RE: [PATCH] powerpc/fsl: Add support for pci(e) machine check exception on E500MC / E5500
From: Hongtao Jia
Date: Tue Oct 07 2014 - 23:26:20 EST
> -----Original Message-----
> From: Wood Scott-B07421
> Sent: Wednesday, October 01, 2014 8:44 AM
> To: Guenter Roeck
> Cc: Jojy Varghese; Benjamin Herrenschmidt; Paul Mackerras; Michael
> Ellerman; linuxppc-dev@xxxxxxxxxxxxxxxx; linux-kernel@xxxxxxxxxxxxxxx;
> Guenter Roeck; Jia Hongtao-B38951
> Subject: Re: [PATCH] powerpc/fsl: Add support for pci(e) machine check
> exception on E500MC / E5500
>
> On Tue, 2014-09-30 at 08:50 -0700, Guenter Roeck wrote:
> > On Mon, Sep 29, 2014 at 06:31:06PM -0500, Scott Wood wrote:
> > > On Mon, 2014-09-29 at 23:03 +0000, Jojy Varghese wrote:
> > > >
> > > > On 9/29/14 12:06 PM, "Guenter Roeck" <linux@xxxxxxxxxxxx> wrote:
> > > >
> > > > >Those are errors related to PCIe hotplug, and are seen with
> > > > >unexpected PCIe device removals (triggered, for example, by
> > > > >removing power from a PCIe adapter).
> > > > >The behavior we see on E5500 is quite similar to the same
> > > > >behavior on
> > > > >E500:
> > > > >If unhandled, the CPU keeps executing the same instruction over
> > > > >and over again if there is an error on a PCIe access and thus
> > > > >stalls.

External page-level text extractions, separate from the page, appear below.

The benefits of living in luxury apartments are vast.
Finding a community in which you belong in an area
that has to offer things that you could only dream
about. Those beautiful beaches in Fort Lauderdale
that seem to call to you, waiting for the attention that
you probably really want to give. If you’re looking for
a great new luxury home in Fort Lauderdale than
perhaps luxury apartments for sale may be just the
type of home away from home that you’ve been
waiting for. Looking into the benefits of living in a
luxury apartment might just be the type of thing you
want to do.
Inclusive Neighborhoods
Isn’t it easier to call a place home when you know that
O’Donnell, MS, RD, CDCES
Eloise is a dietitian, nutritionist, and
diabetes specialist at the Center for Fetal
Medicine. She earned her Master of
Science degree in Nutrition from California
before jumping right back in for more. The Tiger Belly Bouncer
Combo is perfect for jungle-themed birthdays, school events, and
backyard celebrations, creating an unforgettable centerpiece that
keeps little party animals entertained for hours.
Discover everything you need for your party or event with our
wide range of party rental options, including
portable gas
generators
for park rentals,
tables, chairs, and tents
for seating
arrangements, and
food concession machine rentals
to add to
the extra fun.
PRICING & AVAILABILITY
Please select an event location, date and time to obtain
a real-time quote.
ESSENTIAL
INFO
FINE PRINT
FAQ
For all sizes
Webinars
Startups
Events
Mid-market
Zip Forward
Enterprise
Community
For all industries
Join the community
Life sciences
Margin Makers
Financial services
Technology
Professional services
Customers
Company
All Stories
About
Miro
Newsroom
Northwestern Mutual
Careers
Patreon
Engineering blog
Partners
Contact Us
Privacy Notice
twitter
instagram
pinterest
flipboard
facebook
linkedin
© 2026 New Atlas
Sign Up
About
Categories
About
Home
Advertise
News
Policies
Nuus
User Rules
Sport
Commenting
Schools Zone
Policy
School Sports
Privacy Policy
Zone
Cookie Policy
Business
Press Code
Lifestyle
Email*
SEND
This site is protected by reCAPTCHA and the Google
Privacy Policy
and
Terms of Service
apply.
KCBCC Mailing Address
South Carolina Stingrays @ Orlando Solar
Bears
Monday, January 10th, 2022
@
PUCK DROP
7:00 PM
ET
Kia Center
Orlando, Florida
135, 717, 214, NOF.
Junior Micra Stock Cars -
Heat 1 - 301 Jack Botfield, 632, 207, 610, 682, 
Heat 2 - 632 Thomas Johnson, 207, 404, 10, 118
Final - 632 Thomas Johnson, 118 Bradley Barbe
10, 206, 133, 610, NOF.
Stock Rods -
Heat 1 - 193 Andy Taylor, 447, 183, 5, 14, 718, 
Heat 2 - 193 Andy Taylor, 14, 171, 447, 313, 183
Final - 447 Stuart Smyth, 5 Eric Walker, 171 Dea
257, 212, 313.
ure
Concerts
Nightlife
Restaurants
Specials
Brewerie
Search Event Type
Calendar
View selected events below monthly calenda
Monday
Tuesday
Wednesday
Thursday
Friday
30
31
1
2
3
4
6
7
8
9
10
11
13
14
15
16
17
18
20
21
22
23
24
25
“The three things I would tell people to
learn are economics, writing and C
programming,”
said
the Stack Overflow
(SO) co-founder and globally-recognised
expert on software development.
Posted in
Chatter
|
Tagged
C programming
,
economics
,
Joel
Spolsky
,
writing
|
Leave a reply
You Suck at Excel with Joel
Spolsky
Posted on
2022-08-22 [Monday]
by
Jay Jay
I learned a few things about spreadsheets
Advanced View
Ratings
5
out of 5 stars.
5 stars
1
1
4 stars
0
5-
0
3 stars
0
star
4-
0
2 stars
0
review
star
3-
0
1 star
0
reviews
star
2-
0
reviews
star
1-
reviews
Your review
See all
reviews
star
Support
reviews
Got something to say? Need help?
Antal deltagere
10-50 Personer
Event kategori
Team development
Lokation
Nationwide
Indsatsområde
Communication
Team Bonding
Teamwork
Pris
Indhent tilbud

I don't know if this is considered an erratum or expected
> > > > >behavior, but it is one we have to address since we have to be
> > > > >able to handle that condition.
> > >
> > > The reason I ask is that the handling for e500 was described as an
> > > erratum workaround. If it is an erratum it would be nice to know
> > > the erratum number and the full list of affected chips.
> > >
> > My understanding, which may be wrong, was that this is expected
> > behavior, at least for E5500. I actually thought I had seen it
> > somewhere in the specification (response to PCIe errors), but I don't
> recall where exactly.
> >
> > At least for my part I am not aware of an erratum.
>
> Jia Hongtao, can you comment here?
I did not find any related erratum either.
>
> > > > >Ultimately, we'll want
> > > > >to
> > > > >implement PCIe error handlers for the affected drivers, but that
> > > > >will be a next step.
> > >
> > > For now can we at least print a ratelimited error message? I don't
> > > like the idea of silently ignoring these errors. I suppose it's a
> > > separate issue from extending the workaround to cover e500mc, though.
> > >
> > I don't really like the idea of printing an error message pretty much
> > each time when an unexpected hotplug event occurs.
>
> Unexpected events seem like the sort of thing you'd want to log, but my
> concern is that this might not be the only cause of PCI errors.
>
> -Scott
>